In vitro, 17-DMAG (Alvespimycin) HCl (50-500nM; 24 or 48h) treatment significantly and dose- and time-dependently led to depletion of the target protein IKK in chronic lymphocytic leukemia (CLL) cells and cysteine aspartate-dependent apoptosis, reducing the binding of NF-κB p50/p65 DNA and the transcription of NF-κB target genes [5]. 17-DMAG (Alvespimycin) HCl (0-1000nM; 24h) treatment inhibits the proliferation of osteosarcoma cells in a dose-dependent manner and inhibits the activation of MET protein and the cell cycle progression [6].

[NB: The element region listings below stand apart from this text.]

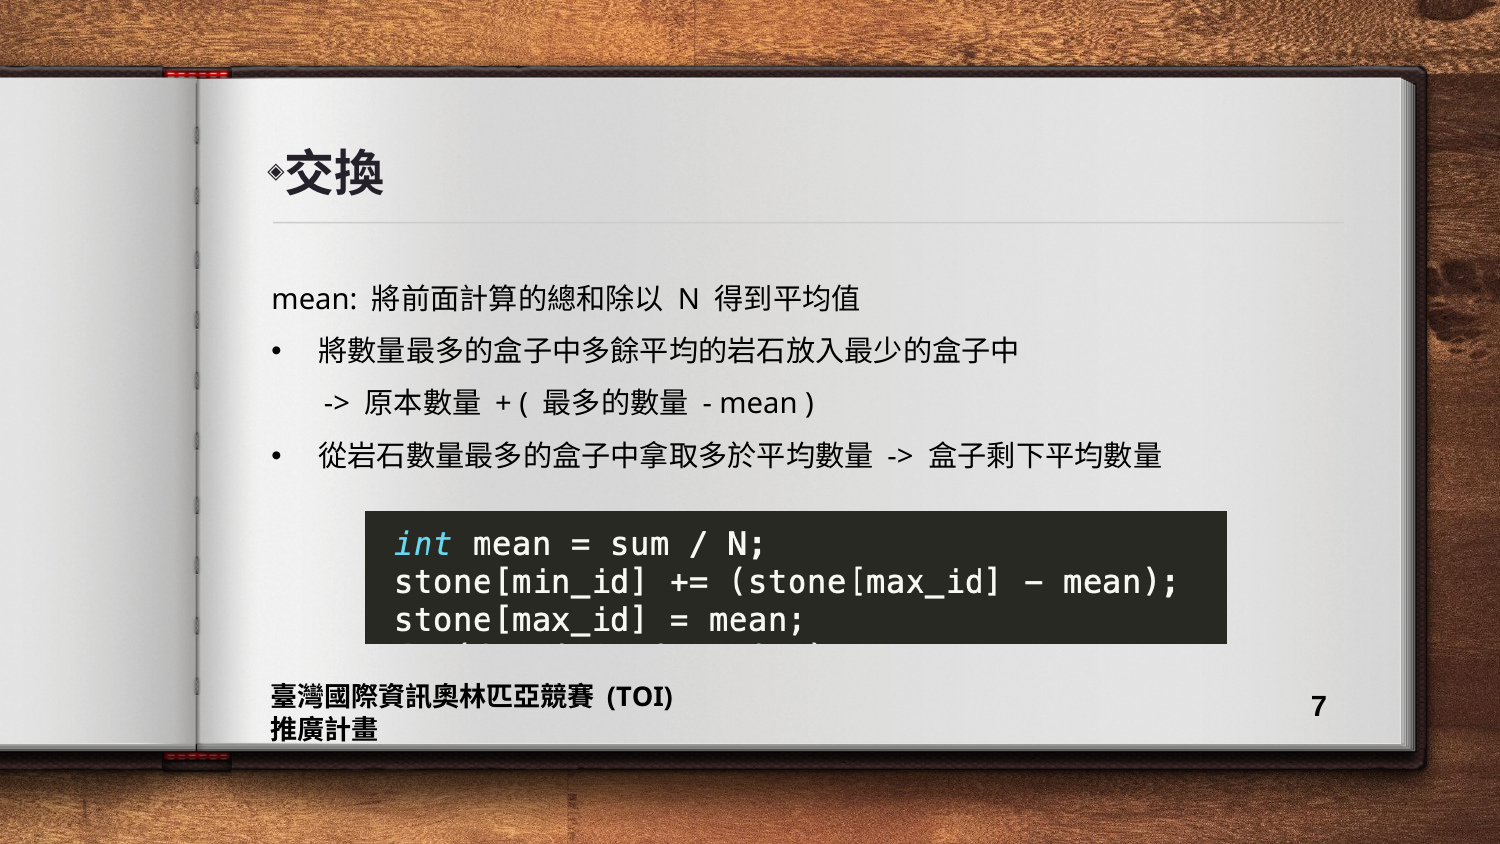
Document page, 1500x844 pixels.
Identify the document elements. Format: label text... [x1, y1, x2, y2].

text_box mean: 將前面計算的總和除以 N 得到平均值 將數量最多的盒子中多餘平均的岩石放入最少的盒子中 -> 原本數量 + ( 最多的數量 - mean ) 從岩石數量最多的盒子中拿取多於平均數量 -> 盒子剩下平均數量 [256, 255, 1296, 628]
text_box [1295, 672, 1386, 737]
text_box 交換 [252, 126, 746, 216]
picture [365, 511, 1227, 644]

In vivo, 17-DMAG (Alvespimycin) HCl (10mg/kg/day; 5 times per week for 16 days; i.p.) treatment significantly reduces the number of white blood cells in the blood of TCL1-SCID transgenic mouse models and prolongs survival [5]. The treatment with 17-DMAG (Alvespimycin) HCl (5mg/kg/day; 3 times per week; i.p.) reduced the incidence and severity of abdominal aortic aneurysms induced by ANG II in mice, weakened the remodeling of the aortic wall, the inflammatory response and the formation of new blood vessels, and decreased the expression of MMP-2 and MMP-9, the level of MDA and the secretion of MCP-1 [7].
References:
[1] Ge J, Normant E, Porter JR, et al. Design, synthesis, and biological evaluation of hydroquinone derivatives of 17-amino-17-demethoxygeldanamycin as potent, water-soluble inhibitors of Hsp90. J Med Chem. 2006;49(15):4606-4615.

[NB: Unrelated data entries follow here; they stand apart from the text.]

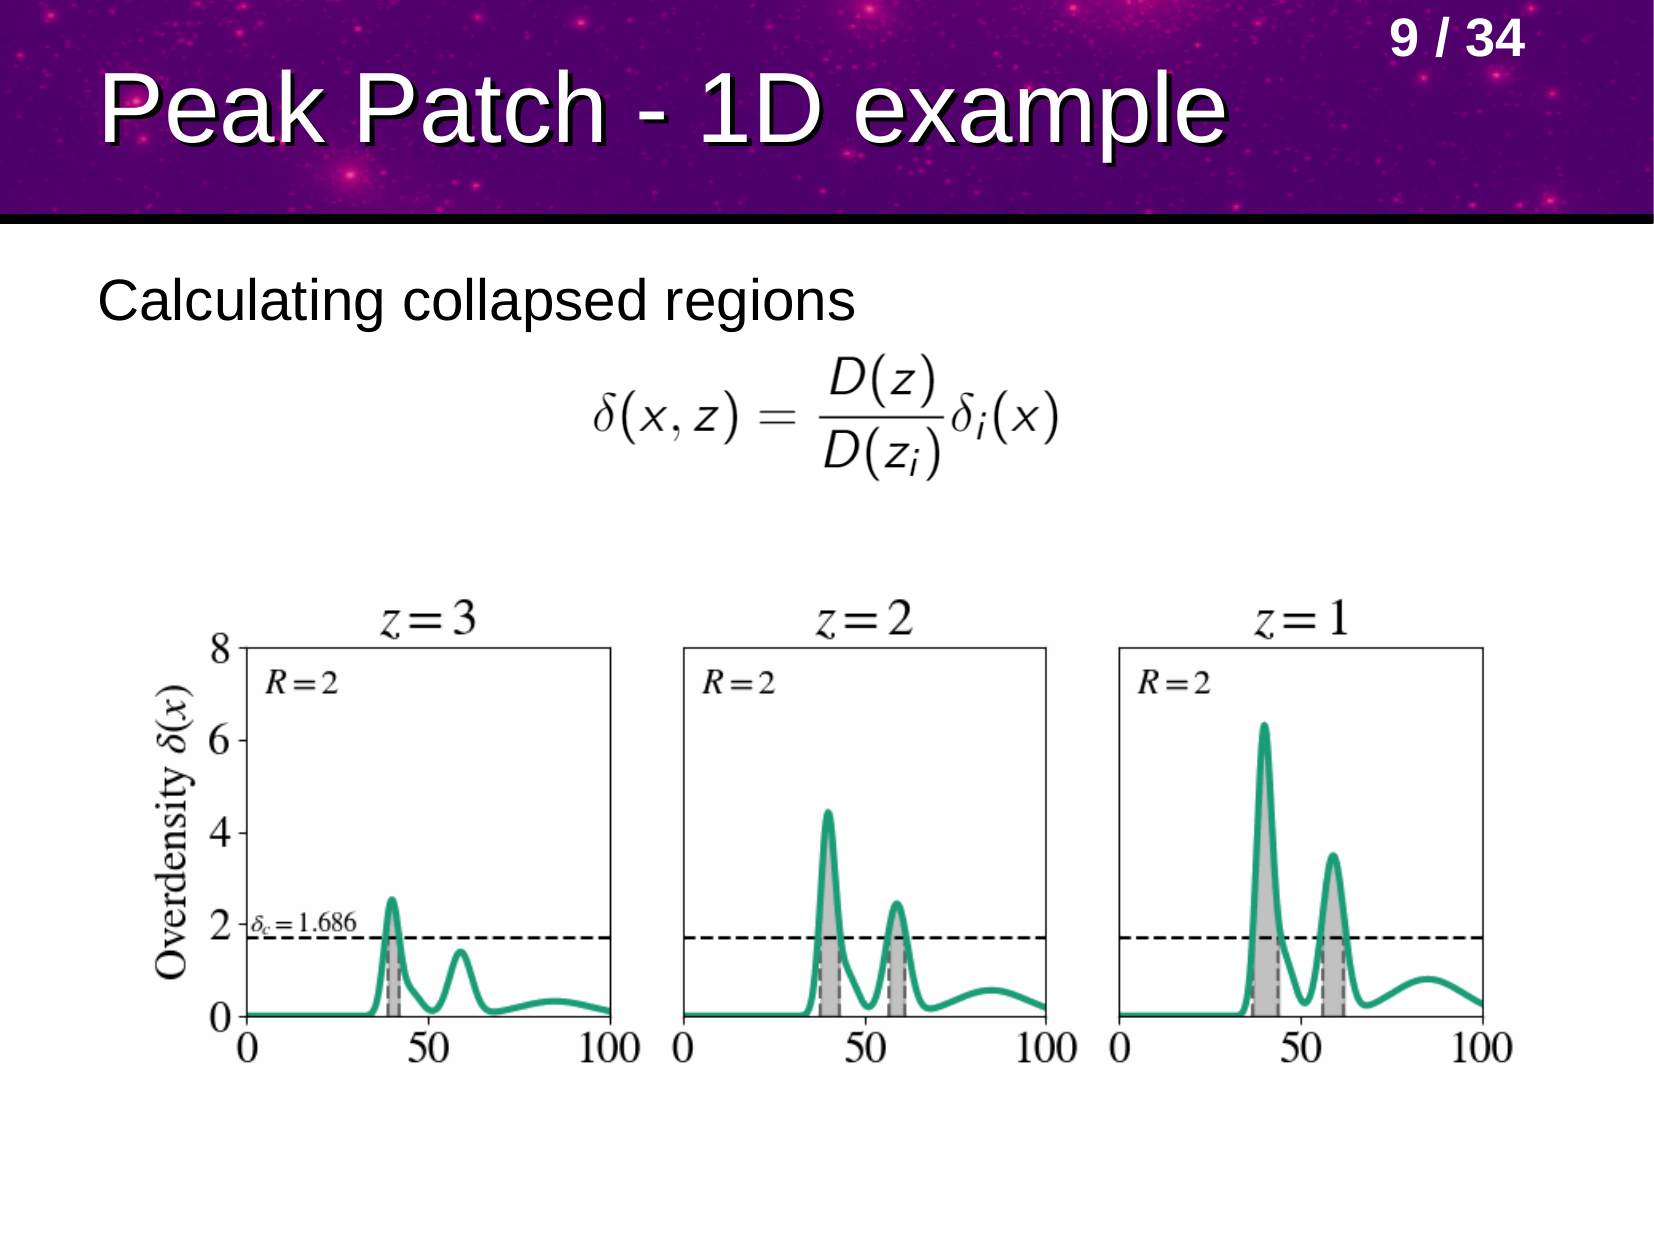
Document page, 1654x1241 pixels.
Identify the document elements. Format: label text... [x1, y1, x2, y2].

picture [0, 0, 1654, 214]
picture [566, 318, 1099, 520]
picture [47, 590, 1642, 1069]
text_box <number> / 34 [1375, 0, 1654, 77]
text_box Peak Patch - 1D example [82, 44, 1264, 171]
text_box Calculating collapsed regions [82, 259, 969, 405]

[2] Sun X, Bristol JA, Iwahori S, Hagemeier SR, Meng Q, Barlow EA, Fingeroth JD, Tarakanova VL, Kalejta RF, Kenney SC. Hsp90 inhibitor 17-DMAG decreases expression of conserved herpesvirus protein kinases and reduces virus production in Epstein-Barr virus-infected cells. J Virol. 2013 Sep;87(18):10126-38.
[3] Chang Y J, Huang C Y, Hung C S, et al. Glucose-regulated protein 78 mediates the therapeutic efficacy of 17-DMAG in colon cancer cells[J]. Tumor Biology, 2015, 36(6): 4367-4376.
[4] Mellatyar H, Talaei S, Pilehvar-Soltanahmadi Y, et al. Targeted cancer therapy through 17-DMAG as an Hsp90 inhibitor: Overview and current state of the art[J]. Biomedicine & Pharmacotherapy, 2018, 102: 608-617.
[5] Hertlein E, Wagner AJ, Jones J, et al. 17-DMAG targets the nuclear factor-kappaB family of proteins to induce apoptosis in chronic lymphocytic leukemia: clinical implications of HSP90 inhibition. Blood. 2010;116(1):45-53.
[6] Kawano M, Tanaka K, Itonaga I, Iwasaki T, Kubota Y, Tsumura H. The anti-oncogenic effect of 17-DMAG via the inactivation of HSP90 and MET pathway in osteosarcoma cells. Oncol Res. 2023 Jul 21;31(5):631-643.
[7] Qi J, Yang P, Yi B, et al. Heat shock protein 90 inhibition by 17-DMAG attenuates abdominal aortic aneurysm formation in mice[J]. American Journal of Physiology-Heart and Circulatory Physiology, 2015, 308(8): H841-H852.
17-DMAG (Alvespimycin) HCl是一种有效的Hsp90的抑制剂,其IC50值为62nM [1]。17-DMAG (Alvespimycin) HCl与Hsp90的ATP结合基序结合并抑制其蛋白质折叠保护活性,导致Hsp90的靶蛋白(如EGFR、AKT、突变p53和IKK)发生错误折叠和降解 [2]。17-DMAG (Alvespimycin) HCl具有抗肿瘤作用,可用于肺癌、肝癌和结肠癌等癌症研究 [3-4]。
在体外,17-DMAG (Alvespimycin) HCl(50-500nM; 24 or 48h)处理以剂量和时间依赖性方式显著导致慢性淋巴细胞白血病(CLL)细胞中Hsp90的靶蛋白IKK耗尽和半胱氨酸天冬氨酸依赖性凋亡,减少了NF-κB p50/p65 DNA的结合和NF-κB靶基因转录 [5]。17-DMAG (Alvespimycin) HCl(0-1000nM; 24h)处理以剂量依赖性方式抑制骨肉瘤细胞的增殖,并抑制MET蛋白的激活和细胞周期进程 [6]。
在体内,17-DMAG (Alvespimycin) HCl(10mg/kg/day; 5 times per week for 16 days; i.p.)治疗显著降低了TCL1-SCID移植小鼠模型血液中的白细胞数量,并延长了生存期 [5]。17-DMAG (Alvespimycin) HCl(5mg/kg/day; 3 times per week; i.p.)治疗降低了ANG II诱导的小鼠腹主动脉瘤的发生率和严重程度,减弱了主动脉壁的重塑、炎症反应和新生血管形成,并减少MMP-2和MMP-9的表达、MDA水平和MCP-1分泌 [7]。